C. Instructions to meeting participants
1. Shareholders registered in the shareholder register
Shareholders who are registered in the Company’s shareholder register maintained by Euroclear Finland Ltd on March 11, 2013, have the right to attend the AGM. Shareholders whose shares are registered in their personal book-entry accounts in Finland are registered in the shareholder register of the Company.
Shareholders who are registered in the Company’s shareholder register and wish to participate in the AGM must register for the meeting no later than March 15, 2013 at 4:00 p.m., by which time registration notices need to have been received.

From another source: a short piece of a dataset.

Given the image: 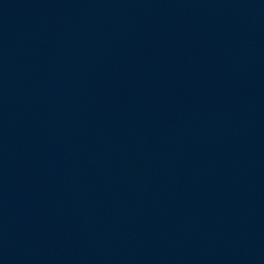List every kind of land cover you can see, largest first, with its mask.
<instances>
[{"label": "water", "instance_id": "water-1", "mask_svg": "<svg viewBox=\"0 0 264 264\" xmlns=\"http://www.w3.org/2000/svg\"><path fill=\"white\" fill-rule=\"evenodd\" d=\"M0 264H264V0H0Z\"/></svg>", "mask_w": 264, "mask_h": 264}]
</instances>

Registration options for the AGM are:
a) through the Company’s website at www.reveniogroup.fi
b) via e-mail to email@example.com or
d) by mail to Revenio Group Corporation, Annual General Meeting, Äyritie 16, FI-
01510 Vantaa, Finland.
Upon registration, shareholders should give their name, personal identity code, address, telephone number, name of assistant or proxy representative, if any, and the personal identity code of the proxy representative. Personal information given by shareholders to Revenio Group Corporation shall be used only in connection with the AGM and with the processing of related registrations. Shareholders, their representatives or proxy representatives must be able to prove their identity and/or proxy authorization at the meeting venue.
2. Holders of nominee-registered shares
A holder of nominee-registered shares has the right to participate in the AGM by virtue of such shares based on which the holder would, on March 11, 2013, be entitled to be registered in the shareholder register held by Euroclear Finland Ltd. Moreover, in order to participate in the AGM, holders of nominee-registered shares are required to be temporarily registered, based on such shares, in the
shareholder register held by Euroclear Finland Ltd, no later than March 18, 2013, at 10:00 a.m. For nominee-registered shares, this constitutes due registration for the AGM.
Holders of nominee-registered shares are advised to request, without delay, all necessary instructions pertaining to registration in the temporary shareholder register, the issuing of proxy documents, and registration for the AGM from their asset managers. The asset manager’s account operator must sign up holders of nominee-registered shares who wish to participate in the AGM for registration to the Company’s temporary shareholder register no later than on the abovementioned date and time.
3. Proxy representation and powers of attorney
Shareholders may participate in the AGM and exercise their rights at the meeting by way of proxy representation. A shareholder’s proxy representative shall present a dated power of attorney or shall otherwise in a reliable manner prove that he/she is authorized to represent the shareholder. If a shareholder participates in the AGM by way of several proxy representatives, representing the shareholder with shares in different securities accounts, the shares by which each proxy representative represents the shareholder must be identified upon registration.
Proxy documents, if any, should be delivered as originals to Revenio Group Corporation, Annual General Meeting, Äyritie 16, FI-01510 Vantaa, Finland, before the last date for registration.
4. Other instructions and information
Pursuant to Chapter 5 Section 25 of the Companies Act, a shareholder who is present at the AGM has the right to request information on matters on the meeting’s agenda.
On the date of this notice, February 22, 2013, the total number of shares in Revenio Group Corporation is 77,110,790, representing the same number of votes.